心跳得太快了。
「喂!傻了吗?想什么想得出神了?」窦来弟带笑问,不知怎地,竟觉得他没那么神秘了,倒有些憨气。
「唔……」头一甩,他张大口两三下便解决了那半颗梨,连果核也吞得一乾二净,没留半点渣。
「我想……那位老人家应已将东西包裹妥当了。」他突兀地道,瞬息,淡淡的距离横在两人之间,那眉目又变得飘忽了。
「多谢香梨,你我后会有期。」礼貌性地拱了拱手,他微微笑,转身便走。
「喂!关莫……」望着男子没入人群的背影,窦来弟声音陡止,不懂自己唤住他作什么?
两人仅是萍水相逢,是烂漫春日里一段小小的插曲,真要说来,只比陌生人熟那么一点点,唤住他,又是为了什么呢?
她好笑地甩甩头,抬起脚将几颗小石子踢进湖中,溅起好几朵水花儿。
「三姊三姊!瞧啊!我厉害不?!呵呵呵呵……」此时,小金宝奋力挤出树下人潮,咚咚咚地朝这儿跑来,双臂里捧得满满的。
「我连投十八轮的箭,每一支都投进壶口了,很厉害是不?呵呵呵呵……咦?那个关莫语呢?跑哪儿去啦?」她四下张望着。
「人家没空理睬咱们,挥手拂袖,潇洒离去也。」窦来弟双臂抱胸,说得云淡风轻,全然无谓。
「唉唉,我还想请他吃麦芽糖哩,怎么说走便走,太不够意思啦!」
窦来弟没作回应,垂颈睨了眼她怀里杂七杂八的战利品,有纸鸢几只、扎花风车数把、麦芽糖少说也有三十支,再加上十来串腊肠、两条咸鱼和她肩上披的一块虎皮、头上戴的一顶羌皮帽,唉……快把人家给搜括殆尽了。
摇了摇头,她了然地道:「你呵,又害得摆摊的大叔边哭边跪地求你走,对不对?」
「呵……」小金宝憨笑,脸蛋红扑扑,「三姊,给我五两银子。」
「干啥?」
「呵呵,给那个大叔罗,他脸色发青,都快厥过去了,很可怜耶。」
窦来弟猛地敲了她一记爆栗,见她疼得哀哀叫,冷哼着道:「遇上你这小煞星,弄得血本无归、倾家荡产,不可怜也难。」
「呜呜呜……人家是小煞星,那三姊肯定就是大煞星,还是金光闪闪的那一种……」小金宝揪着眉,撇撇嘴,胡乱嘟哝着,「没头没脑就端出本事,把人整得七荤八素、暗无天日的,唔……全是跟云姨学的……」
「你叽叽咕咕说什么来着?」窦来弟两手自然地支在腰上,放软音调,颇有山雨欲来之势。
「没、没有!我啥儿都没说!」
「我听见了,你说我坏话。」
「没有没有!哇──」见窦来弟抬起手又要来记狠敲,小金宝吓得拔腿就跑,怀里的麦芽糖东掉一支、西落一根的,越来越少,不是被其他的孩子拾去,就是被大人给踩了,真是痛心疾首啊。

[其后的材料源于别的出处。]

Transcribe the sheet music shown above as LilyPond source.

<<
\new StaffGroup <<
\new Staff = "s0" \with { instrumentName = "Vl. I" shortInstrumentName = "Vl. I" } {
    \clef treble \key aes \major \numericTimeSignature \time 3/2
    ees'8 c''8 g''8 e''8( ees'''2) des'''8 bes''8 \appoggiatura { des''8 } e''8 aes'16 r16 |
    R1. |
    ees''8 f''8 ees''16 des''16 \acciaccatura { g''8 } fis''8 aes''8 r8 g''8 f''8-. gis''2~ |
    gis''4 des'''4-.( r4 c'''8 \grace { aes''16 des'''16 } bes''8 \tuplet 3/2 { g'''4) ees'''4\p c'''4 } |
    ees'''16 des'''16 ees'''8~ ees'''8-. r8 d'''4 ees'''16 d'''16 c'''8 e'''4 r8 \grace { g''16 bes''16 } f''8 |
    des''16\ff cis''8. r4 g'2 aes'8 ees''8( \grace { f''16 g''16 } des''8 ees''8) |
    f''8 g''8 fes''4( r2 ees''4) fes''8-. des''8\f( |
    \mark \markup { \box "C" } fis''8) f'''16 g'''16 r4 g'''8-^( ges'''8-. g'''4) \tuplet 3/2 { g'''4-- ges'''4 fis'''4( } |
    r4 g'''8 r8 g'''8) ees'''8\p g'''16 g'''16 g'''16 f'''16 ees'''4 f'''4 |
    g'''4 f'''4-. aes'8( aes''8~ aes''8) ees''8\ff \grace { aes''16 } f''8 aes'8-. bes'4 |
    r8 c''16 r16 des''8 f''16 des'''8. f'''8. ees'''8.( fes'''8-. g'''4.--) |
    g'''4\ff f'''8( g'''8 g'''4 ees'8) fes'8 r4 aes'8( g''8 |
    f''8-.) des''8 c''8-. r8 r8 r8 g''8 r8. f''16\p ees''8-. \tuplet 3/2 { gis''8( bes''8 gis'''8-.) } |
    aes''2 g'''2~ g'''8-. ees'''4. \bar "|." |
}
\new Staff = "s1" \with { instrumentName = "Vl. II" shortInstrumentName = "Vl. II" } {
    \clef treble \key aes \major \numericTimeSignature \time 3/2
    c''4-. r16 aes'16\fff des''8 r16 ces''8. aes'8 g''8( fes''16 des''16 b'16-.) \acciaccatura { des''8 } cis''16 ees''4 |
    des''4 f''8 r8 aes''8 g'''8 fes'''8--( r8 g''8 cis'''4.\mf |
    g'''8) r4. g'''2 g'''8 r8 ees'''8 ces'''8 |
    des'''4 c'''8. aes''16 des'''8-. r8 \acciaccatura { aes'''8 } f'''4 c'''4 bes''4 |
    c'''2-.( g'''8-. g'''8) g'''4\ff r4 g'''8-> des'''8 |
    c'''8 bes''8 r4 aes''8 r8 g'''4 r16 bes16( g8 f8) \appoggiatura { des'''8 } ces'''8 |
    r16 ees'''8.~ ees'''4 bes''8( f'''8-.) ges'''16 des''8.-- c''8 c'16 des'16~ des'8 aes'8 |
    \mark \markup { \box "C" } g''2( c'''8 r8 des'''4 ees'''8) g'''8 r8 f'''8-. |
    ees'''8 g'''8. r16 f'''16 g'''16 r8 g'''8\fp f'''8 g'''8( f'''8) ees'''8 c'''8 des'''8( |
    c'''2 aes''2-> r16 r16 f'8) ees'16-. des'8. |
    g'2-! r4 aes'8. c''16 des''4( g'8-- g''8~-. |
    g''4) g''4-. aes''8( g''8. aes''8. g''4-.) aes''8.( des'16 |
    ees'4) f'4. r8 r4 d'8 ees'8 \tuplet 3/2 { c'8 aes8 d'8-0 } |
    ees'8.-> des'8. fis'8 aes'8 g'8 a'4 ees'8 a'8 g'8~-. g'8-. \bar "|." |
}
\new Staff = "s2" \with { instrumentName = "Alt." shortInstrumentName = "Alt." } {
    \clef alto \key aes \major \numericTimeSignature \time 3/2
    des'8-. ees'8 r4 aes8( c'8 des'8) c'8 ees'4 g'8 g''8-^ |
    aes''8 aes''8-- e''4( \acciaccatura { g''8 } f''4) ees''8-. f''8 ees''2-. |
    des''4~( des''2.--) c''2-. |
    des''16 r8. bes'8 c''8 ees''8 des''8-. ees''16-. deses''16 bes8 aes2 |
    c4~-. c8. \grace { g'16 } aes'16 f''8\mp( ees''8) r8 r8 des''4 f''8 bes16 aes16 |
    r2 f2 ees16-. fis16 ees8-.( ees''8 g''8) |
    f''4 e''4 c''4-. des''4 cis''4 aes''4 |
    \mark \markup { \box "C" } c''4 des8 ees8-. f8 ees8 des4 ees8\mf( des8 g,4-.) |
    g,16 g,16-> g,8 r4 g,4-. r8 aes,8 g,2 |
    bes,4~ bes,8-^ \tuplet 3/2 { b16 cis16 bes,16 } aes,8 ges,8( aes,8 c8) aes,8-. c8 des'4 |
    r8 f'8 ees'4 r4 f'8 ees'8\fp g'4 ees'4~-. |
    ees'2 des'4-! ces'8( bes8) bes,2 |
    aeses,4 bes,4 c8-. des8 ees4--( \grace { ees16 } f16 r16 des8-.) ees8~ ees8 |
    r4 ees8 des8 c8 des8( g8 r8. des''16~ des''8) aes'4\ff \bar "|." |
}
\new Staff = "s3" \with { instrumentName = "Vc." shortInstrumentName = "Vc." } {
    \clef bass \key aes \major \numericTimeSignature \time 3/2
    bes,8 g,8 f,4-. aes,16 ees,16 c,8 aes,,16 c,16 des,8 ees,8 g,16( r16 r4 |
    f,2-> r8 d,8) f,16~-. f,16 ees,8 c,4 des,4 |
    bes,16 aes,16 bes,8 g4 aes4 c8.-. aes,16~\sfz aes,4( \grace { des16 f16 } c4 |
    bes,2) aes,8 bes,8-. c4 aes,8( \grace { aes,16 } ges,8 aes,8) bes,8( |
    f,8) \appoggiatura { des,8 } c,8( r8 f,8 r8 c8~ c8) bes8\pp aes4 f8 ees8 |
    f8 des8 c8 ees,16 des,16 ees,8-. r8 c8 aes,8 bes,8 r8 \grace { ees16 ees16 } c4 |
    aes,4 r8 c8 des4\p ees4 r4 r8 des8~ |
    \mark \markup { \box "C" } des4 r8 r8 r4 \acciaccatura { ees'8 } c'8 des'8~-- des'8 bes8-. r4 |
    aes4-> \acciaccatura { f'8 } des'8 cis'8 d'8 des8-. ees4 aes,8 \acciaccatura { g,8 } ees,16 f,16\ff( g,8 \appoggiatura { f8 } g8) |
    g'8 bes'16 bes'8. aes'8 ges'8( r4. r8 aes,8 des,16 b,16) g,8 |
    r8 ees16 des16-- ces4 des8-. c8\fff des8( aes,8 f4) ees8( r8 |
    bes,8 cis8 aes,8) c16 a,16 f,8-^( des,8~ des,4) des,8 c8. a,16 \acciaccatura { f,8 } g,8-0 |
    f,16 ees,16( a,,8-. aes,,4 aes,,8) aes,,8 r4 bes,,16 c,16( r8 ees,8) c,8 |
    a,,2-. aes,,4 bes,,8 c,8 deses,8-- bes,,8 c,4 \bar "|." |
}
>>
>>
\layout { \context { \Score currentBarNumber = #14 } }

「呜呜呜……可怜的阿宝、可怜的麦芽糖、可怜的关莫语呵!」
「胡嚷嚷什么?又关关莫语啥儿事了?!」窦来弟瞪大美眸,追人的步伐陡地顿下。
藉着几个游人作屏障,小金宝放胆嚷着,「怎么不相干啦?!肯定是三姊把人家吓跑的!呜呜呜……好可怜……」
「窦金宝,有种别跑!」
「呵呵呵……」又不是阿呆,不跑干啥儿?!等着吃爆栗啊?!
第二章 黥面青龙
月儿在杏树梢头露出半个脸蛋,银辉抹亮了高挂在大门上的乌木牌匾,「名扬四海」四个灿金大字,在夜中依然显眼。
两扇红漆大门紧闭着,他立在门外,眯起双目瞄了眼那块牌匾,蒙在黑布下的唇微微勾勃。
此一时际,几条巷外隐隐约约传来狗吠,接着是打更声响。
这个夜,月不黑、风不高的,实在不好干些偷鸡摸狗的勾当,可也真没办法了。
蒙面下的唇又扬,他随即拔身而起,精劲的身影俐落地翻过石墙,无声无息地落在里头那片宽广的练武场上。
在原地静待不动,侧耳倾听,目光迅速地扫视四周,确定未惊动什么,他忽地提气疾奔,身形如风地闪进开放式大厅,从后方的门窜进内院。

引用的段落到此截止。